BEGIN Source material
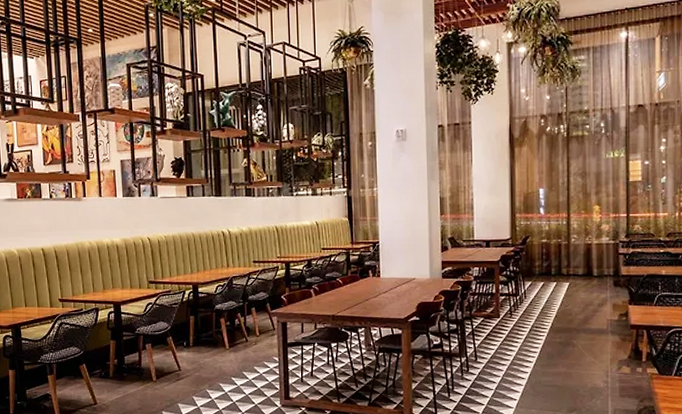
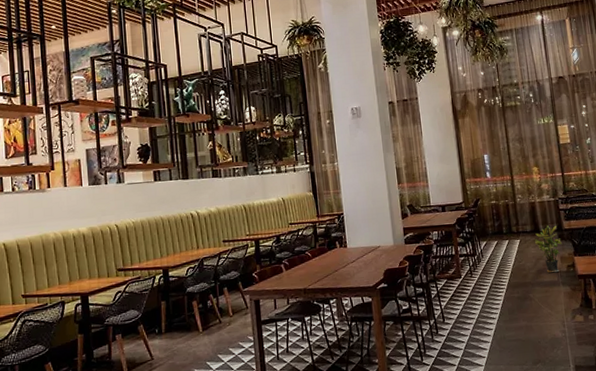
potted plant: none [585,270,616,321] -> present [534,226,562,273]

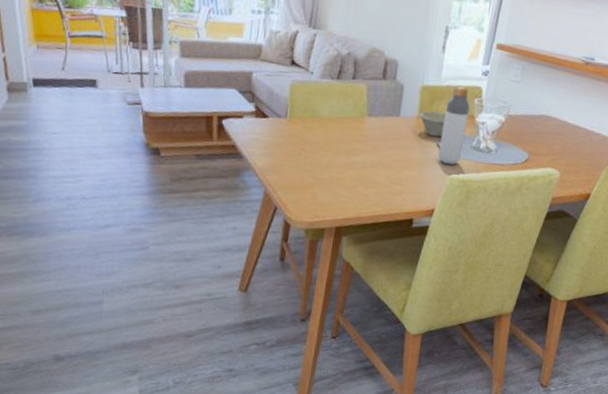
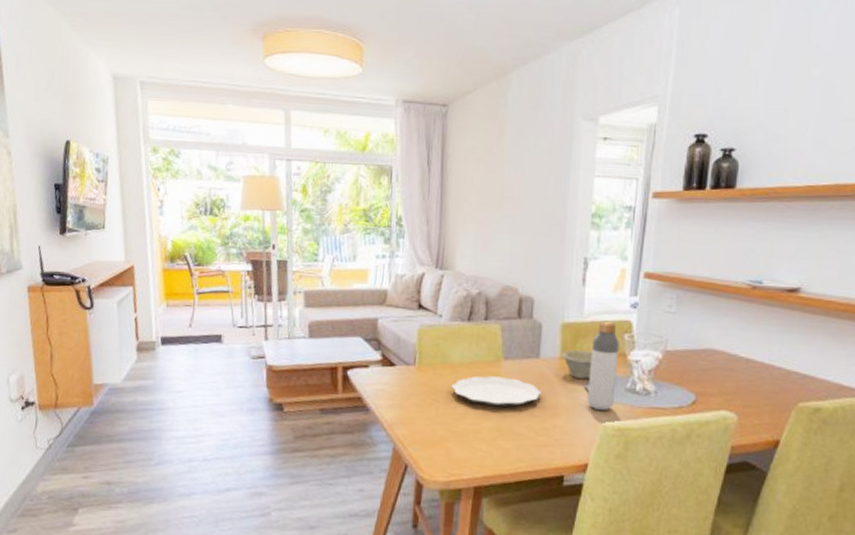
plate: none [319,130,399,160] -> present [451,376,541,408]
END Source material
BEGIN Source material
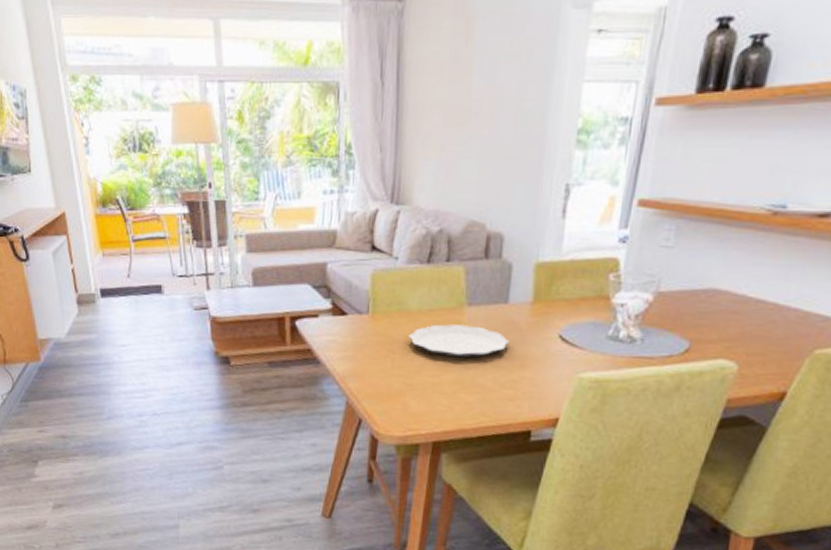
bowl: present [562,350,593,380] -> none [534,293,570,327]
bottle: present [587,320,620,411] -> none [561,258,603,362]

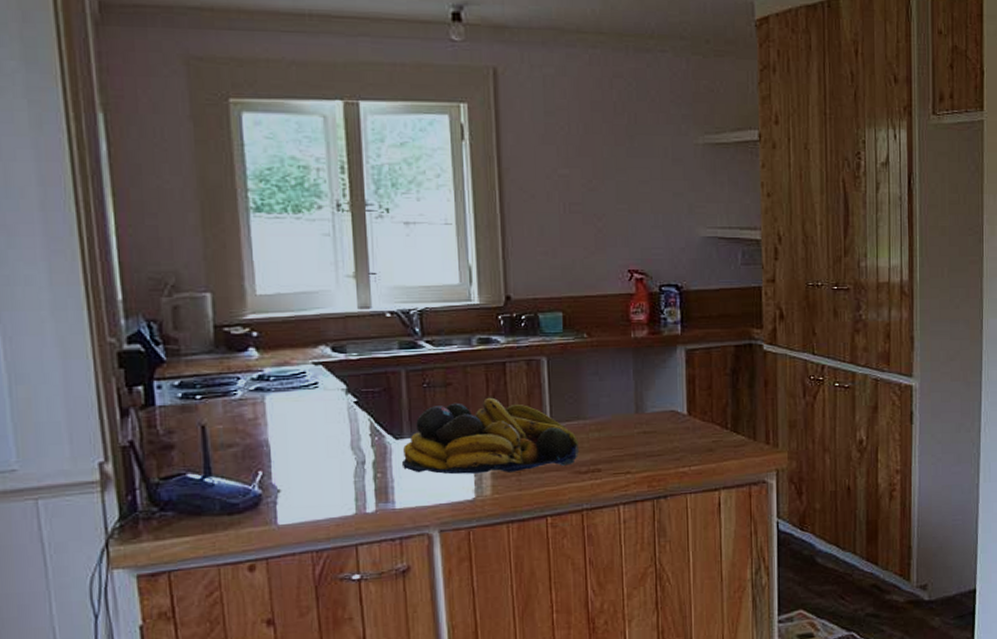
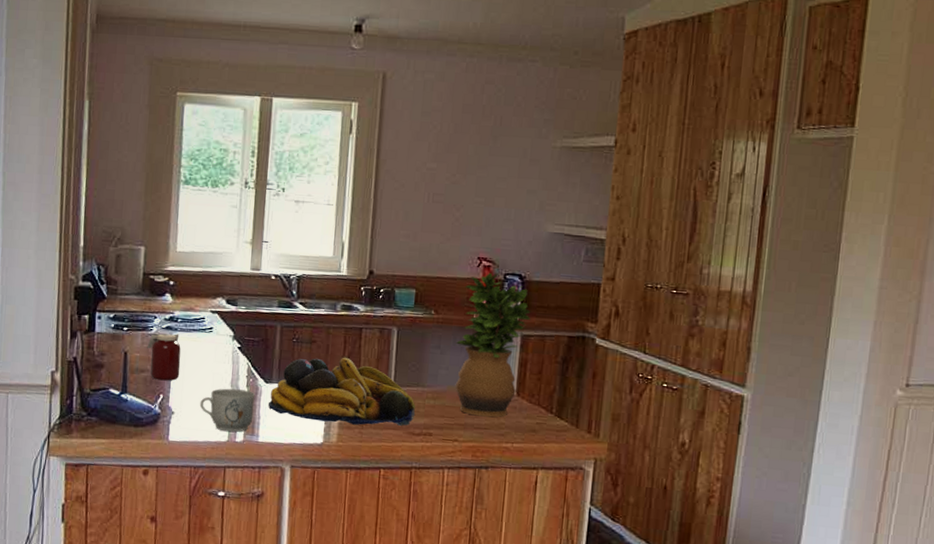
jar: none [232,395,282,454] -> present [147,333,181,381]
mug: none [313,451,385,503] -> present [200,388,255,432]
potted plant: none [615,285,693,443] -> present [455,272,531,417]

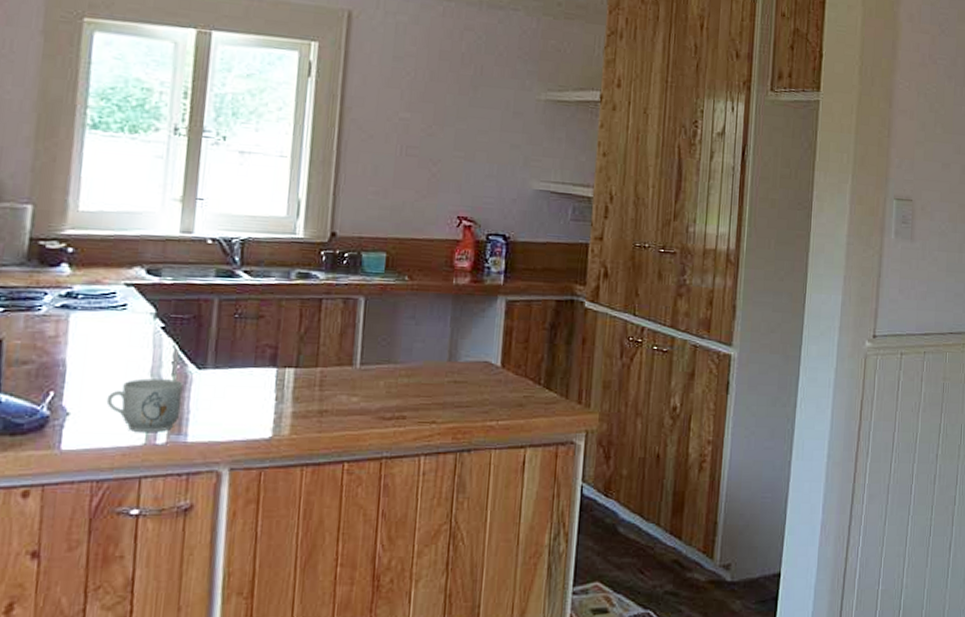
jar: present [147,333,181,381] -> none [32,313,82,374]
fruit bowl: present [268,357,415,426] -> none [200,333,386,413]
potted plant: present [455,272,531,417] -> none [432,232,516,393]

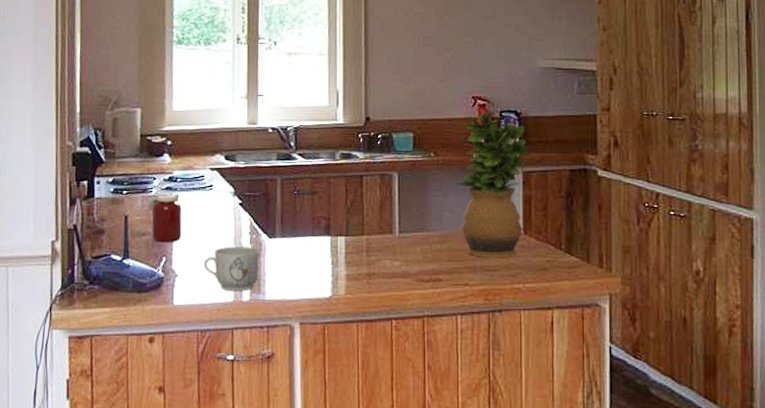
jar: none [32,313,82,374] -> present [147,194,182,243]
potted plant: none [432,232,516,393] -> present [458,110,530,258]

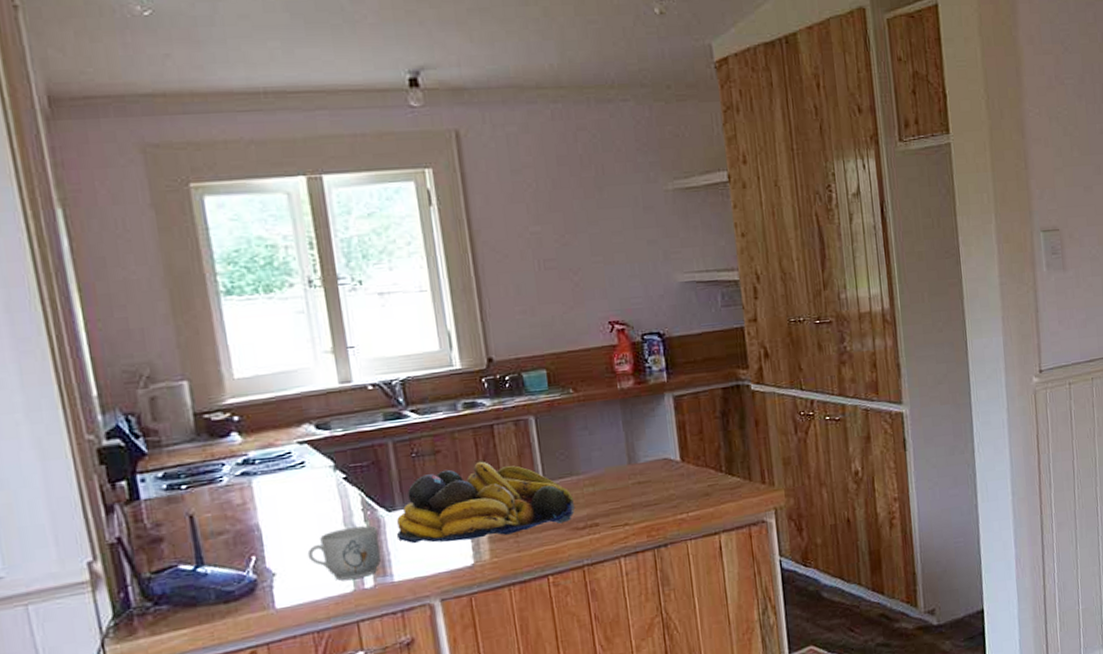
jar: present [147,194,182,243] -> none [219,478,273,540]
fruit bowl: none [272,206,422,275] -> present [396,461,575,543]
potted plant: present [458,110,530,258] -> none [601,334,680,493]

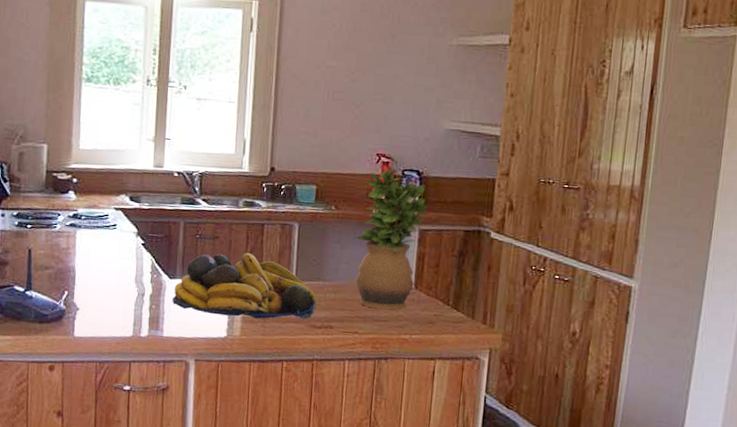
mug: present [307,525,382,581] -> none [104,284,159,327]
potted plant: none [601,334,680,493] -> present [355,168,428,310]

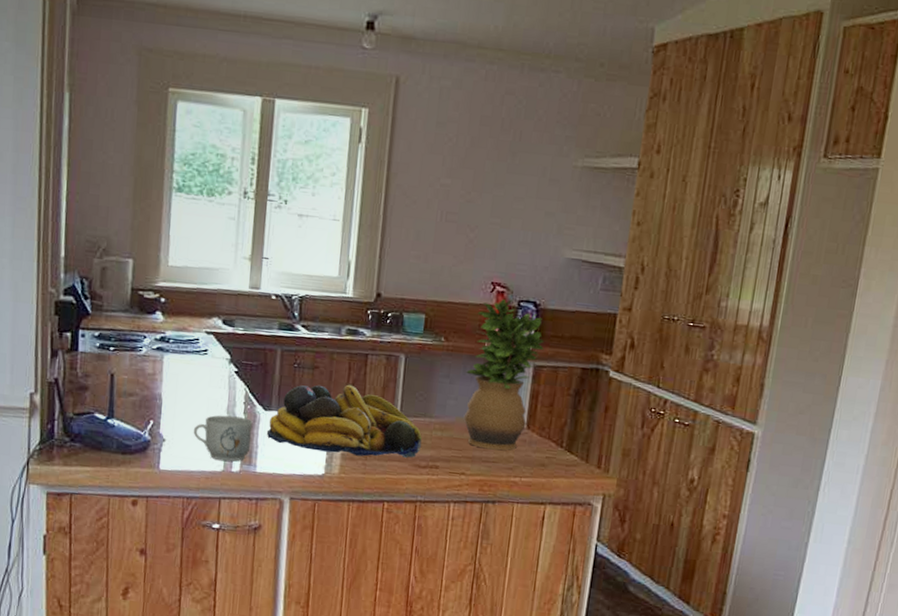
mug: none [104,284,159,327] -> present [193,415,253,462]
END Source material
[Aim of the exercise] The output is the stretch above from the line with "potted plant: none [615,285,693,443]" through the line with "potted plant: none [432,232,516,393]", copied word for word with both ends kept and every picture dropped.

[Result for this exercise]
potted plant: none [615,285,693,443] -> present [455,272,531,417]

jar: present [147,333,181,381] -> none [32,313,82,374]
fruit bowl: present [268,357,415,426] -> none [200,333,386,413]
potted plant: present [455,272,531,417] -> none [432,232,516,393]

jar: none [32,313,82,374] -> present [147,194,182,243]
potted plant: none [432,232,516,393] -> present [458,110,530,258]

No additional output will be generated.